SAG Awards–Spotlight and Room
The SAG Awards are upon us and like many of you I have been viewing the nominated films, mostly through the convenient digital streaming service SAG/AFTRA has set up for members. There is a LOT of great acting going on! If you haven’t yet seen some of these films and television shows, I encourage you (SAG/AFTRA members) to do so and register your votes.
I want to mention the acting in two films: Spotlight and Room. Beyond sharing one word titles, these films, and the actors in them, stand apart from the typical fare–not a car chase or shootout between them. That said, both offer us harrowing and disturbing worlds in which, whether fictional or fact-based, rely on terrific acting to remain credible and compelling.

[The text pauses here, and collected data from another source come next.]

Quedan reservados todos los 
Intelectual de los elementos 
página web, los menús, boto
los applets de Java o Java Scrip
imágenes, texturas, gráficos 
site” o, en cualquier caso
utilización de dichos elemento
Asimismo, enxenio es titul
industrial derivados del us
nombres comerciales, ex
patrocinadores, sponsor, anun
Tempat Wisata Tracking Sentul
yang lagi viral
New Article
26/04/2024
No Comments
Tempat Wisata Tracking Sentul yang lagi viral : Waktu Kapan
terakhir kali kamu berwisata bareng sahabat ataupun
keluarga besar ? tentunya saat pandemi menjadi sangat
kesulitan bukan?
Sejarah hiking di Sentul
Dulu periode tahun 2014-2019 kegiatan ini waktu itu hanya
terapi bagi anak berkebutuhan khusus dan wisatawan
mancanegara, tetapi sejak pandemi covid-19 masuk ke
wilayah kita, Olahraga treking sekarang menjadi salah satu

Spotlight features a first-rate ensemble– Michael Keaton, Liev Schreiber, Mark Ruffalo, Rachel McAdams, and Brian D’Arcy James (whom I have written about recently, see TPJ Observation–Something Rotten!). What struck me was the juxtaposition between the explosive nature of the material (sexual abusive priests and the subsequent years-long cover-up) and the understated performances of the cast. Nearly every scene involves subtle (and not-so-subtle) interactions of power. Except for one climactic outburst, all these scenes play out in a very naturalistic way. But that’s not to say nothing is happening and the actors are wooden. Far from it. Rather, the actors skillfully embody the changes in status that occurs in the scene. One example is a scene between Keaton’s character and a lay member of the Boston Diocese. Set in an upscale bar (a bar that Keaton’s character would not typically patronize), the unctuous man from the Diocese enters puffed up and assured of his success. Keaton curls around the bar, head down, focusing on his drink. Yet, when Keaton does not buckle under as expected, the small slight shift in alignment (in both men) tells you everything you need to know about what has occurred. It is one of many many examples of this kind of subtle and superb playing.

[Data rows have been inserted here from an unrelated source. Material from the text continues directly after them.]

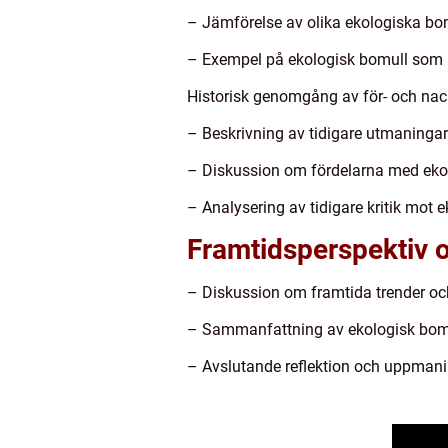
– Jämförelse av olika ekologiska bo
– Exempel på ekologisk bomull som a
Historisk genomgång av för- och nac
– Beskrivning av tidigare utmaninga
– Diskussion om fördelarna med ekolo
– Analysering av tidigare kritik mot
Framtidsperspektiv o
– Diskussion om framtida trender oc
– Sammanfattning av ekologisk bomu
– Avslutande reflektion och uppmaning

In Room, Brie Larson plays a woman captive for seven years in a shed, which she shares with her five year-old son–the off-spring of the abusive man who has imprisoned them both. In contrast to Spotlight, however, Larson and her son (played by the amazing and precocious Jacob Tremblay) play large and vividly within the tiny confines of the space. Near the beginning, we see that the two survive the day (Godot-like) by making up stories and playing games. Larson pulls off the double feat of simultaneously enacting the games with joy, but never letting us lose the sense of the soul-crushing effects of her captivity. While metaphorically rich, the acting of the scenes in the room demonstrate how, with skillful direction and acting, large choices can be just as effective as small ones. The rest of the cast is also universally fine, with only one or two false notes (one by the usually reliable William H. Macy–but I contend the problem is the impossible choice foisted upon him by the script and not his performance. He does the best he can given what he is required to play).

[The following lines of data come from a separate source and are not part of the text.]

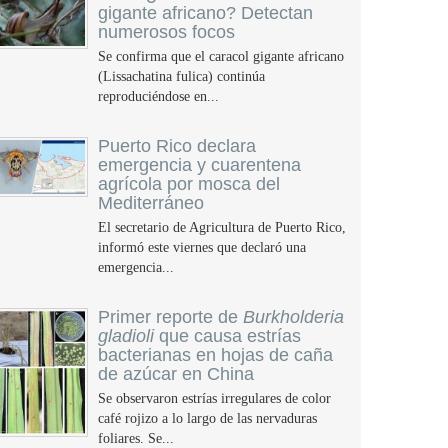
gigante africano? Detectan
numerosos focos
Se confirma que el caracol gigante africano
(Lissachatina fulica) continúa
reproduciéndose en...
Puerto Rico declara
emergencia y cuarentena
agrícola por mosca del
Mediterráneo
El secretario de Agricultura de Puerto Rico,
informó este viernes que declaró una
emergencia...
Primer reporte de
Burkholderia
gladioli
que causa estrías
bacterianas en hojas de caña
de azúcar en China
Se observaron estrías irregulares de color
café rojizo a lo largo de las nervaduras
foliares. Se...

In both movies, the actions cohere–that is, they make sense with the mise en scene. The direction is excellent and more praise-worthy by the fact that both directors let the actors do their jobs. It almost feels as if the camera just happens upon these people and, in some cases, literally captures them at their most vulnerable and true.
I’ll have more to say about other performances as the award show approaches. Until then, get streaming!